[Baltensz, Frans]
BALTENSZ (Frans). Over zijn vader Balten Fransz. spreekt Schotel, Kerkel. Dordrecht I (Utr. 1841), 52, 203. De zoon was boekdrukker te Dordrecht, aanhanger van David Joris, den dweepzieken wederdooper. Hij schreef: Gulden kleinoodt, streckende tot verclaringhe van het 13de capittel des Euangeliums Johannis (1635). De kerkeraad van Dordrecht verklaarde op 27 Dec. 1635 van den schrijver, dat ‘hij een persoon was, seer swack ende kranck van herssenen’, en nam de gebruikelijke maatregelen tegen de verspreiding van zijn geschrift. Hij liet volgen: Samaritane ofte spiegel der Godvreesentheyt en eerbaarheyt ofte gespreck van den Heere met het rechtgeloovigh wijf van Samaria .... (1648), een boek dat door zijn onverstaanbaarheid vermaard is geworden en om zijn zeldzaamheid gezocht wordt. Men verhaalt dat, vóór het gedrukt was, de regeering de uitgave verboden had. De schrijver knipte het handschrift in snippers, soms van slechts halve en heele regels, schudde alles in een mand of zak dooreen, en voegde deze stukjes door elkander op zijn drukpers. Het Naamregister van Ned. Boeken van Abcoude en Arrenberg verhaalt dat er zelfs een herdruk van verscheen te Amsterdam. Ook moet hij, volgens dezelfden, nog geschreven hebben: Historie van Joseph .... (Dordr. 1648).
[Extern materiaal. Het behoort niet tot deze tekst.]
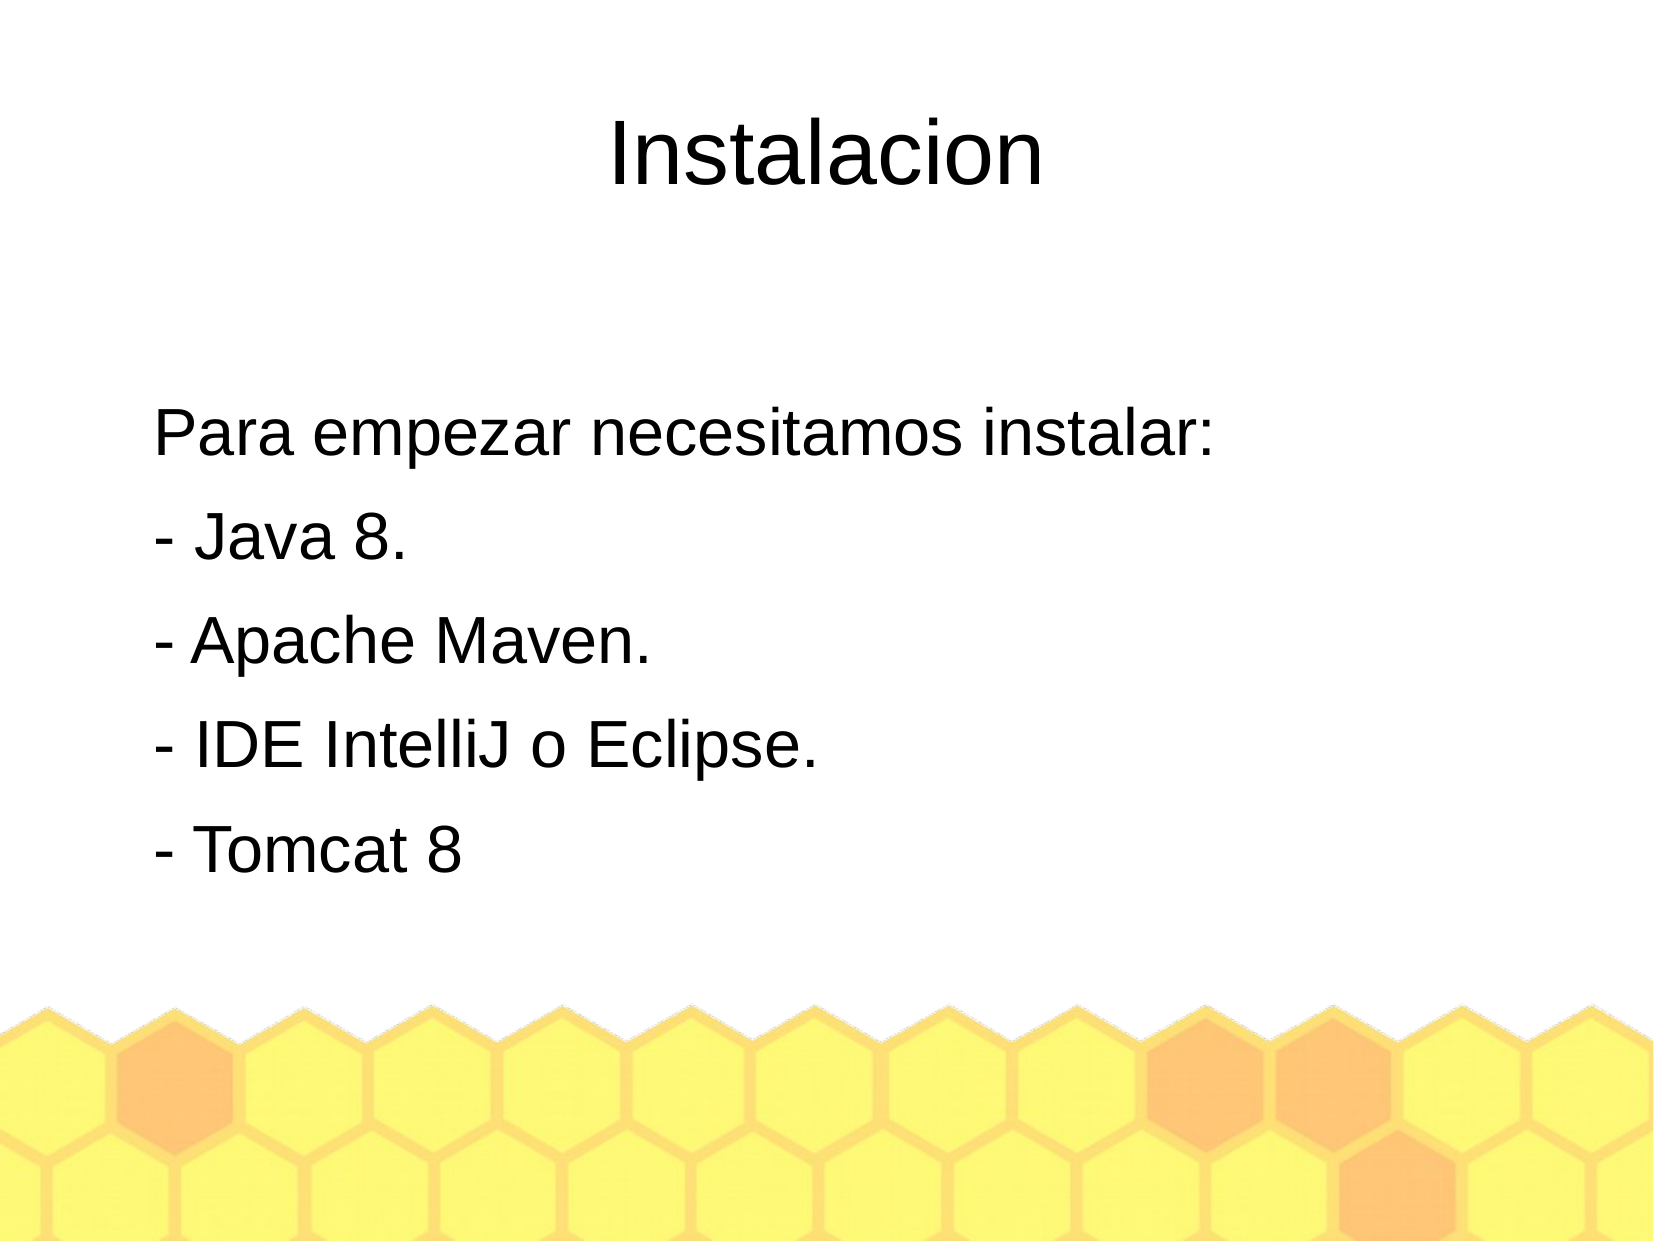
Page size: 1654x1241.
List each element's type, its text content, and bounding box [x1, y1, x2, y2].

picture [0, 1001, 1654, 1241]
list Para empezar necesitamos instalar: - Java 8. - Apache Maven. - IDE IntelliJ o Eclipse. - Tomcat 8 [82, 290, 1571, 1010]
title Instalacion [82, 49, 1571, 257]
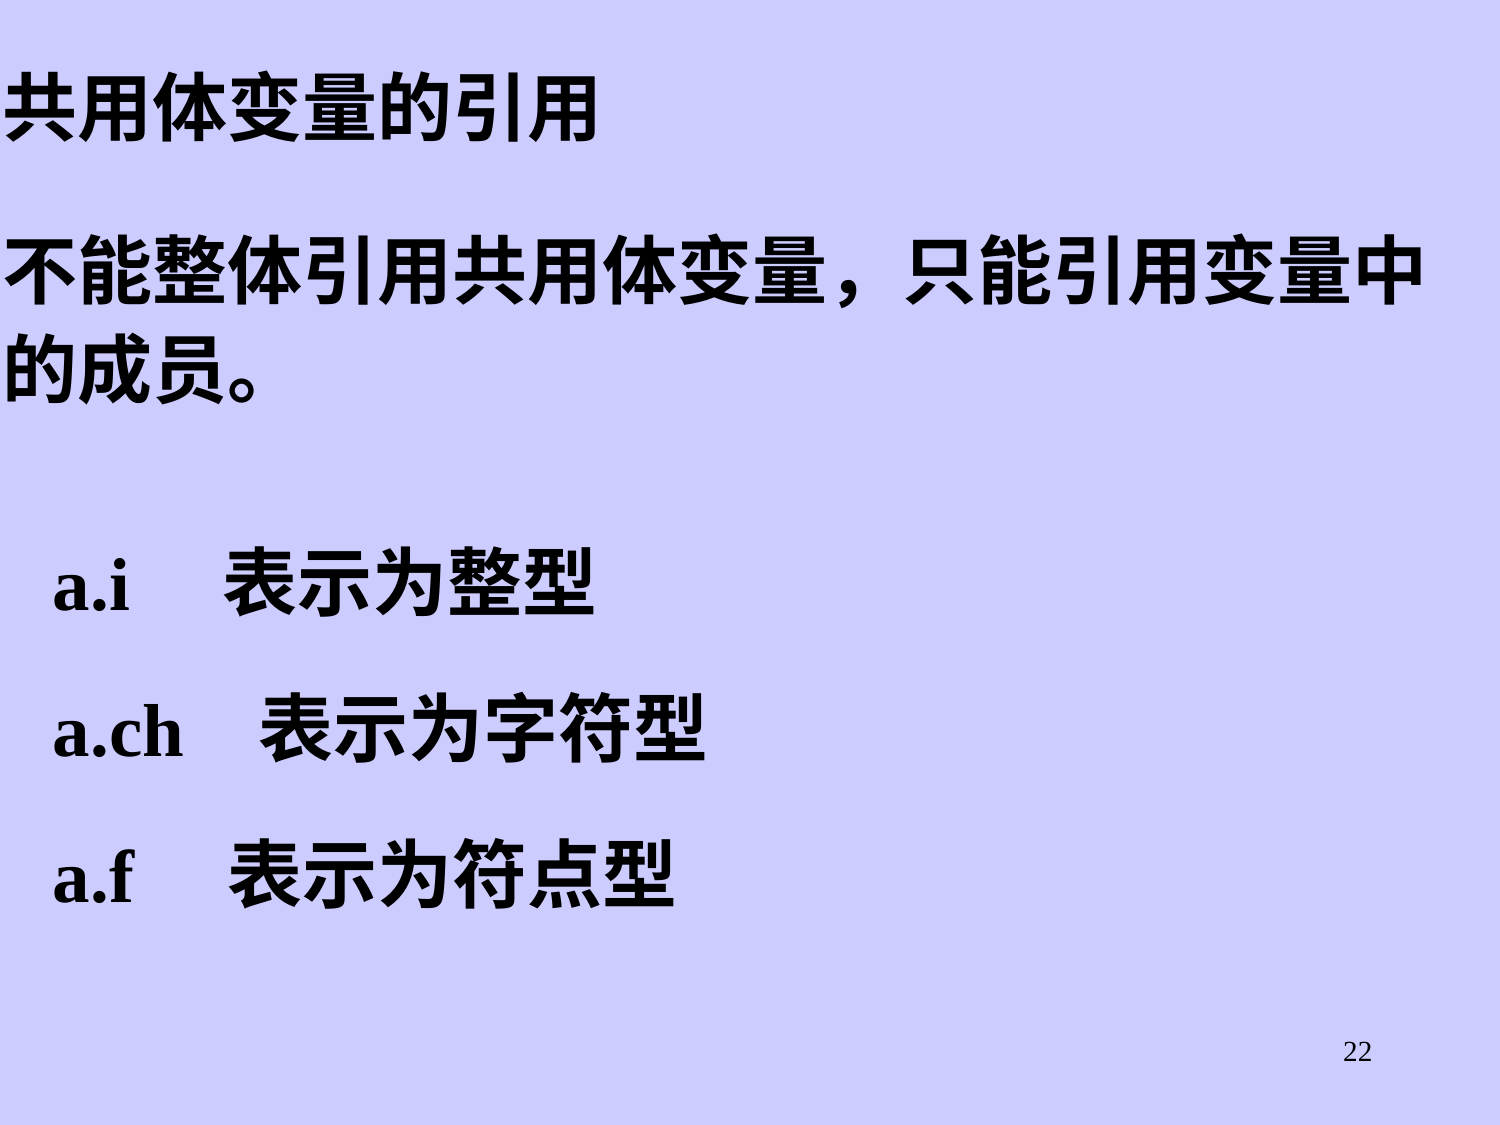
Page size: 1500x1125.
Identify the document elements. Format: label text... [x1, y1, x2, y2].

Zie: Visscher en van Langeraad, Biogr. Woordenb. van Prot. Godgel. in Ned. I (1903), 310 v.; Vaderl. Letteroefen., 1835 (Dec.); C. Sepp, Het staatstoezicht op de godsd. letterk. in de Noordel. Nederl. (Leid. 1891), 70-72; Bibliotheca theologica et philos. (Lugd. Bat., Burgersdijk en Niermans, 1900), 24 (no. 590).